EXERCISE PASSAGE —

**********

Large Language Models for Misinformation Detection and Intervention in Media Networks
DOI:
https://doi.org/10.54097/1m57nb32Keywords:
Large language model, false information, social media.Abstract
The rapid dissemination of information in media networks such as social media, news platforms, and video-sharing applications has reshaped public communication and knowledge acquisition. However, the same environment has accelerated the spread of misinformation and fake news, which can undermine trust, distort perceptions, and create severe consequences in sensitive domains including politics, healthcare, and finance. Early detection methods, relying on keyword-based heuristics and small-scale classifiers, proved inadequate in addressing the scale, diversity, and multimodality of modern misinformation. The emergence of Large Language Models (LLMs) provides new opportunities, as these models demonstrate strong semantic understanding, contextual reasoning, and few-shot adaptability. This paper reviews methodological advances in LLM-based misinformation detection, including direct classification, retrieval-augmented verification, network-aware detection, and generative intervention strategies. We also discuss major challenges such as hallucination, computational costs, multimodal complexity, data limitations, and privacy concerns. Finally, potential solutions are proposed, including continual dataset updates, hierarchical detection pipelines, multimodal fusion, and privacy-preserving personalization. These findings highlight both the opportunities and limitations of LLMs, underscoring the need for robust, scalable, and ethical frameworks to combat misinformation in media networks.

**********

(Dataset entries)

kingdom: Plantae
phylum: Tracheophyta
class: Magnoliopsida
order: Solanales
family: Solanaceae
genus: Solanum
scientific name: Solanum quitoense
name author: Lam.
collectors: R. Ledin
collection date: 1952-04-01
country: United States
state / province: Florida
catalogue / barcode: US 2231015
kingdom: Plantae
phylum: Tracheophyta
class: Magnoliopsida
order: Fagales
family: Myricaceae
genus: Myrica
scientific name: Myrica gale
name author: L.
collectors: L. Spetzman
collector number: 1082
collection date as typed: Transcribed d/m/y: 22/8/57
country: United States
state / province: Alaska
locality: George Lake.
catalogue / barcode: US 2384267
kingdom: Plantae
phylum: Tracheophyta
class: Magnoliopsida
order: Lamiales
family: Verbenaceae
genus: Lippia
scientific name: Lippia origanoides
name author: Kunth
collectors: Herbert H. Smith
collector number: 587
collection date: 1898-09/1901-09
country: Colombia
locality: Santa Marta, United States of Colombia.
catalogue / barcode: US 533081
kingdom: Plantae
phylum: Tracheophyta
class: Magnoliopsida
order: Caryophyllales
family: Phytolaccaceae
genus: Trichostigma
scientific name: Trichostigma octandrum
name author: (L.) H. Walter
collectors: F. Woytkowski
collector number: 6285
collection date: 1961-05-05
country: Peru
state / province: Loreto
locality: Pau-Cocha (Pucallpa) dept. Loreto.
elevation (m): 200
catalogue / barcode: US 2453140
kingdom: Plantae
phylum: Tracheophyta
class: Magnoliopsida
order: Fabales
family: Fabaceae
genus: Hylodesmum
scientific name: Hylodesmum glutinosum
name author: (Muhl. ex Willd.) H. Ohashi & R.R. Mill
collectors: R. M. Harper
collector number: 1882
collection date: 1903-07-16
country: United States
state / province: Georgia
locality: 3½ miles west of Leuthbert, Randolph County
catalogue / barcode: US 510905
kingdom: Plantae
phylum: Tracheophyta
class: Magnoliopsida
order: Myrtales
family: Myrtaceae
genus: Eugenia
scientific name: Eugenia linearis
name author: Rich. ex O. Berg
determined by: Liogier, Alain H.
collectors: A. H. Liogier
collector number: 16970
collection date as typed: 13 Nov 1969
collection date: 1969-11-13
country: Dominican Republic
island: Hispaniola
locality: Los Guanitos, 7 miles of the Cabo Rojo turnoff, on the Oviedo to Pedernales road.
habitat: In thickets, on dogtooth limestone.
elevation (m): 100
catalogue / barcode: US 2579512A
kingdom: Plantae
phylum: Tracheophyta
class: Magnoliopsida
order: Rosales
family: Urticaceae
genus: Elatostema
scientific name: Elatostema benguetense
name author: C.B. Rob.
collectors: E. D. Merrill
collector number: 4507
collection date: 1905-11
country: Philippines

**********

ACTION ITEM —
Answer these questions from the abstract on misinformation detection with large language models:
(a) Which three sensitive domains does it name where misinformation can have severe consequences?
(b) What did early detection methods rely on?
(c) What major challenges does it say are discussed?

RESULT OF THE EXERCISE —
(a) Politics, healthcare, and finance.
(b) Keyword-based heuristics and small-scale classifiers.
(c) Hallucination, computational costs, multimodal complexity, data limitations, and privacy concerns.